### SOURCE TEXT
OCR software, such as Nanonets, use advanced Optical Character Recognition capabilities to extract text from pictures/images and documents.
This goes beyond the basic OCR that comes as part of the methods covered above. It can extract text from documents and images pretty accurately – even ones with complex data formatting. Such OCR software can not only maintain the original formatting of the text in the image, but also extract just the structured data that you need.
Here’s how you can convert image to text using Nanonets:
- Upload or automatically ingest images from emails, cloud storage services, support tickets, and just about any data source.
- Extract text or data accurately with advanced AI-powered OCR extractors that don’t rely on predefined templates.
- Export clean structured data as XLS, CSV, or XML etc. or push data into your CRM, WMS, or database directly.
Why convert images to text?
Extracting text from images is a pretty common requirement – both for personal and business use cases. Here are a few reasons why converting an image document to text might be beneficial:
- Textual data in digital format is more convenient to store, edit, organize, search or even copy.

### EXERCISE SET
(a) According to the OCR passage, which formats can clean structured data be exported as?
(b) Rewrite the OCR passage, starting at the words "OCR software, such" and ending after "that you need.", with "OCR software" replaced by "text recognition software".

### AVAILABLE DATA
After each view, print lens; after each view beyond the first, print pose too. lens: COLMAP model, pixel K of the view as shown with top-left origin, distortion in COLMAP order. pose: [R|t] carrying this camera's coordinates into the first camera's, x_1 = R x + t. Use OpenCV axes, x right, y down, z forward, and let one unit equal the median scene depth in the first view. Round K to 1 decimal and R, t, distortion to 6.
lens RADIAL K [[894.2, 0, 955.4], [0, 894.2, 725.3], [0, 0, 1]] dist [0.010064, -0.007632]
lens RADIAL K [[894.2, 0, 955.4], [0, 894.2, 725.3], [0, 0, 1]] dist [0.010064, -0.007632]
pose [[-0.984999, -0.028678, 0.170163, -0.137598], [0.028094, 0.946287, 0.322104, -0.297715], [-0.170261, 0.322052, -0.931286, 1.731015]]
==
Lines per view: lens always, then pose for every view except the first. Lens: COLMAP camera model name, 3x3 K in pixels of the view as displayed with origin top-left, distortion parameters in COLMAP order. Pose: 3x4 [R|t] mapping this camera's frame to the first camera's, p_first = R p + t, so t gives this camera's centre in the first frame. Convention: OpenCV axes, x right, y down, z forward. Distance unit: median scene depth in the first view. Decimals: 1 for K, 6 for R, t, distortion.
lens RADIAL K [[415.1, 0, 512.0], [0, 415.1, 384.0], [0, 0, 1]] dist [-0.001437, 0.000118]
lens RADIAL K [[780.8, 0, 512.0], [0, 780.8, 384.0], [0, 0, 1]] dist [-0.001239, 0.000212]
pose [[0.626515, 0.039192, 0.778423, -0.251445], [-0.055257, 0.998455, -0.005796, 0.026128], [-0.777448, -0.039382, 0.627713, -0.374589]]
* * *
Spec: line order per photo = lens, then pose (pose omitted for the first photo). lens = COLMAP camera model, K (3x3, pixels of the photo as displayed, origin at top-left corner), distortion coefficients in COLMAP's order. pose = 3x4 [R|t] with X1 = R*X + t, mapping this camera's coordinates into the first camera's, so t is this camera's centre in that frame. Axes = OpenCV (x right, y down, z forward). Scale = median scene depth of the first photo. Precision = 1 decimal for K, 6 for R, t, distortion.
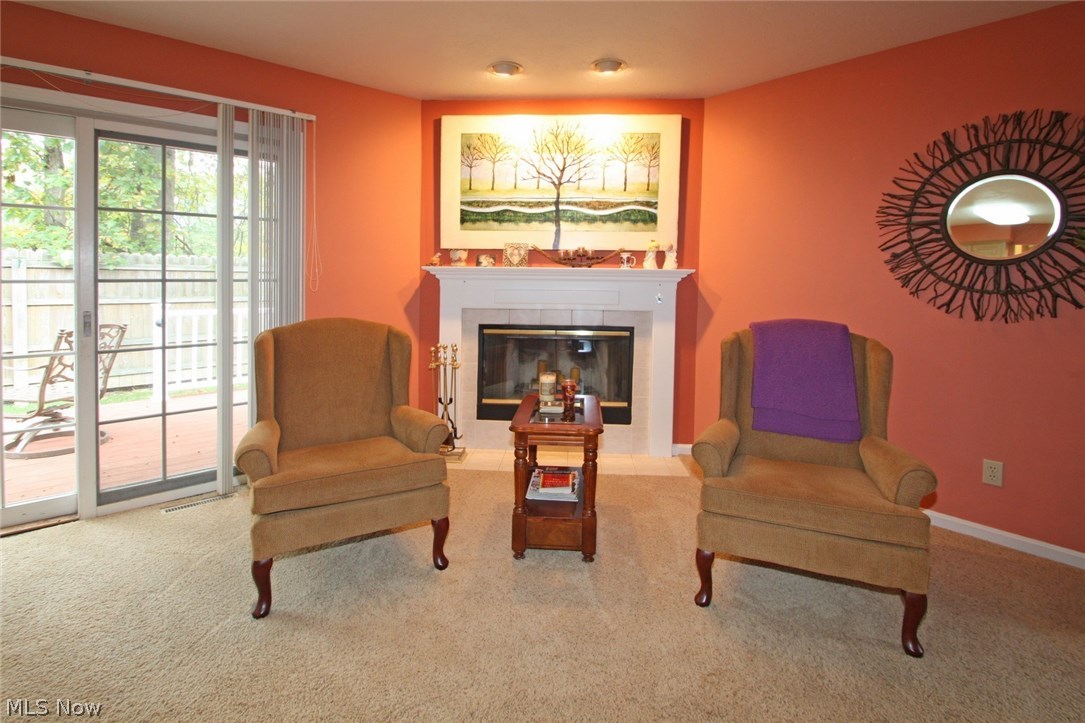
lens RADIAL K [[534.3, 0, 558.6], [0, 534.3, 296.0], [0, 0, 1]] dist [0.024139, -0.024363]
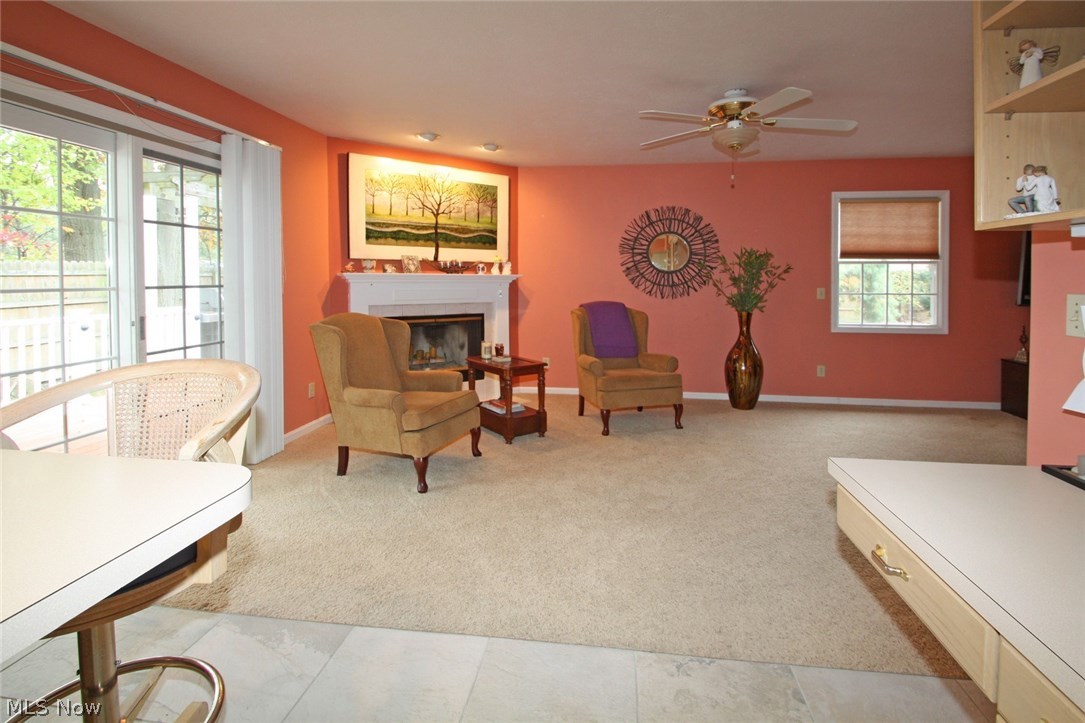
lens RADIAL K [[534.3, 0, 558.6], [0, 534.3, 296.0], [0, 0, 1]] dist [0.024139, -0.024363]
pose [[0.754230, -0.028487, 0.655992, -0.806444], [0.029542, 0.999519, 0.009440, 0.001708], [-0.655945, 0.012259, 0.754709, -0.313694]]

### SOLUTIONS TO THE PROBLEMS
(a) XLS, CSV, or XML.

(b)
text recognition software, such as Nanonets, use advanced Optical Character Recognition capabilities to extract text from pictures/images and documents.
This goes beyond the basic OCR that comes as part of the methods covered above. It can extract text from documents and images pretty accurately – even ones with complex data formatting. Such text recognition software can not only maintain the original formatting of the text in the image, but also extract just the structured data that you need.